A critical point of confusion: With Insertion Sort, an element is placed in its correct position within the already sorted part, but this might not be its final position in the overall array until the very end. Notice in Pass 1, 6 moved to the second spot, but in Pass 3, it moved again to the third spot. This is different from Selection Sort, where each placement is final.

Both algorithms get the job done, but their internal processes are very different. On the AP exam, you'll be asked to trace these steps, so practice thinking through each pass for both methods.

Let's walk through a couple of examples to make this crystal clear.

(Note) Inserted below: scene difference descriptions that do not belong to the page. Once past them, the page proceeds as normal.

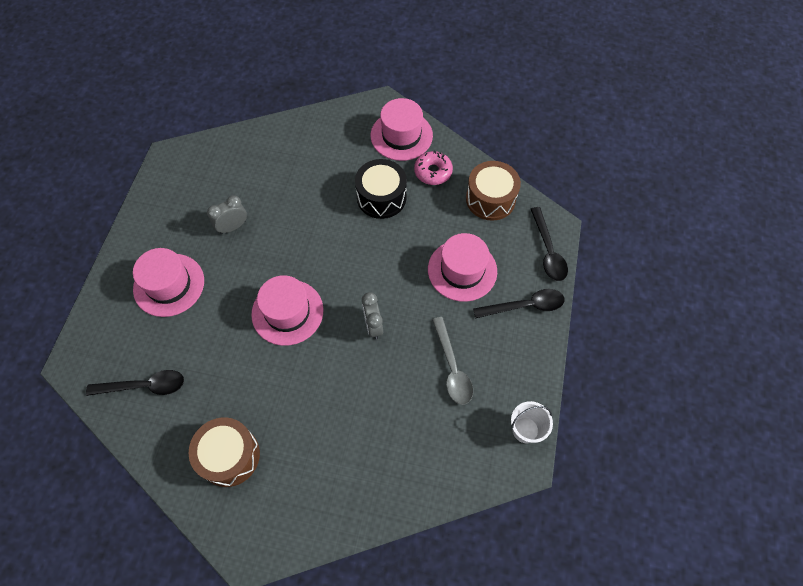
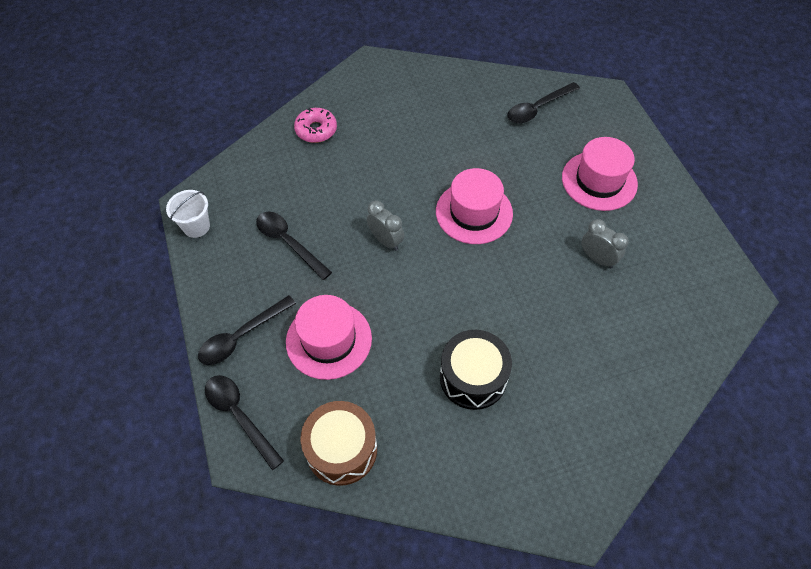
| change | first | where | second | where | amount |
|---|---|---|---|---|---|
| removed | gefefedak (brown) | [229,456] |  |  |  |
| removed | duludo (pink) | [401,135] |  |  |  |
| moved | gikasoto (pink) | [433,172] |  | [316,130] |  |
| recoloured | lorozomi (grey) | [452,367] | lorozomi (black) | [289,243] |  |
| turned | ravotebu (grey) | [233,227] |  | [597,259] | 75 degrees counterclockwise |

Pay close attention to the state of the array after each major step or "pass."

Ready to try it on your own? Grab a piece of paper and trace these out. The physical act of writing down each step helps build the muscle memory you'll need on the exam.

1. 1
   Problem

   Your friend Marcus is tracking his daily basketball free throw percentages for a week: [75, 82, 68, 90, 85]. Show the state of this array after each of the first two passes of a Selection Sort in ascending order.

   • Hint: For Pass 1, what's the absolute lowest percentage in the whole list? Where does it go? For Pass 2, what's the lowest percentage of the remaining four values?
2. 2
   Problem

   Now take that same initial array: [75, 82, 68, 90, 85]. Show the state of the array after each of the first two passes of an Insertion Sort in ascending order.

   • Hint: For Pass 1, you're just inserting 82 relative to 75. For Pass 2, you're taking 68 and finding its correct spot within the [75, 82] sorted portion. What needs to shift?